Exercise directions:
Pick out each line of the records that contains the word "Which" and copy it. The match is case-sensitive.

Segment Start: Material provided

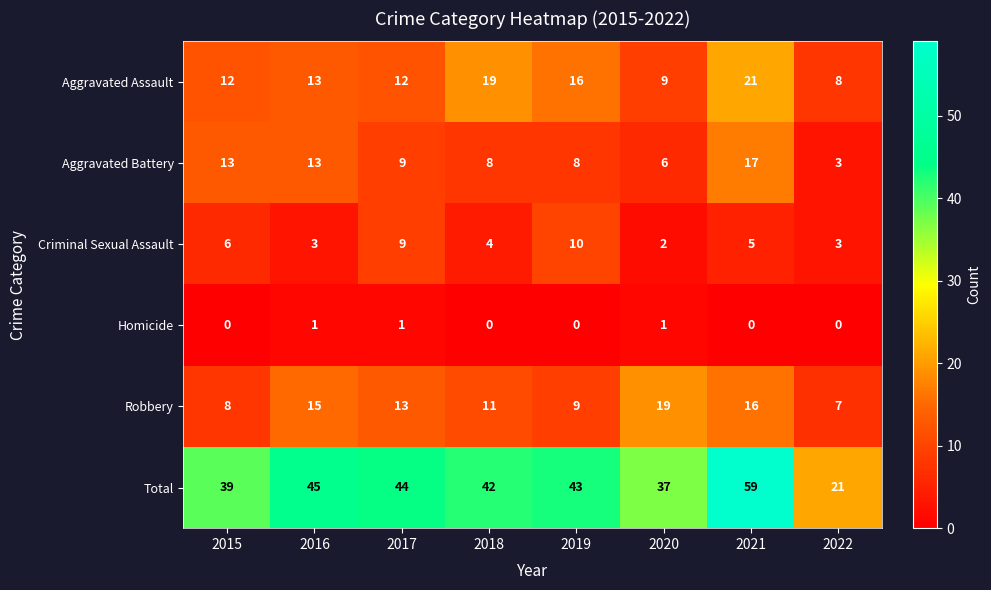

Which category has the lowest value in the Aggravated Assault series?

2022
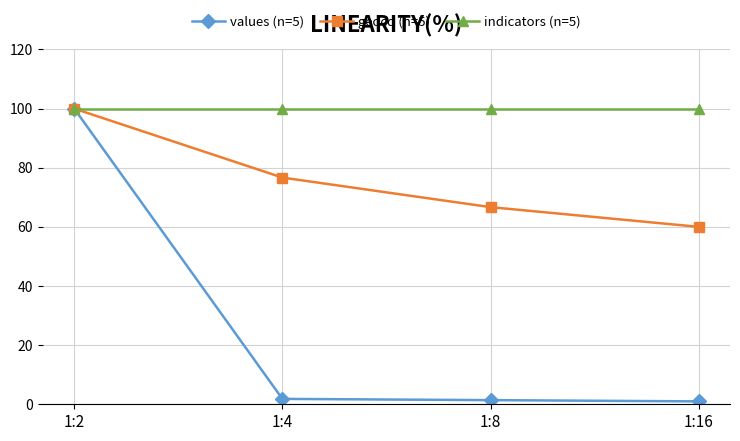

Which series has the largest range (max minus min)?

values (n=5)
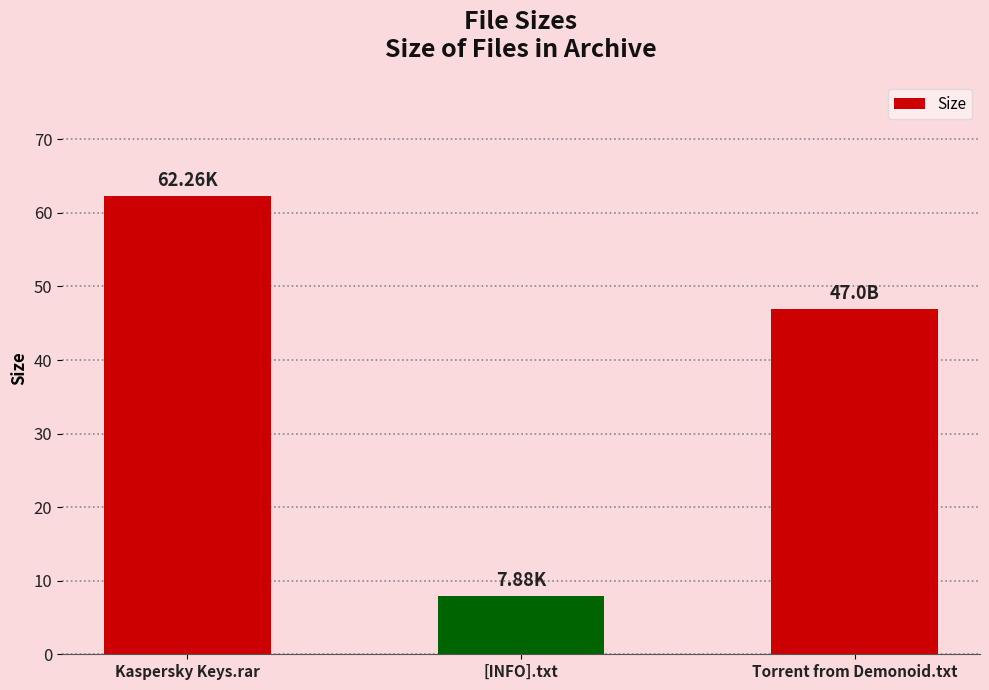

How many bars are there in total?

3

Segment End: Material provided

Completed task:
Which category has the lowest value in the Aggravated Assault series?
Which series has the largest range (max minus min)?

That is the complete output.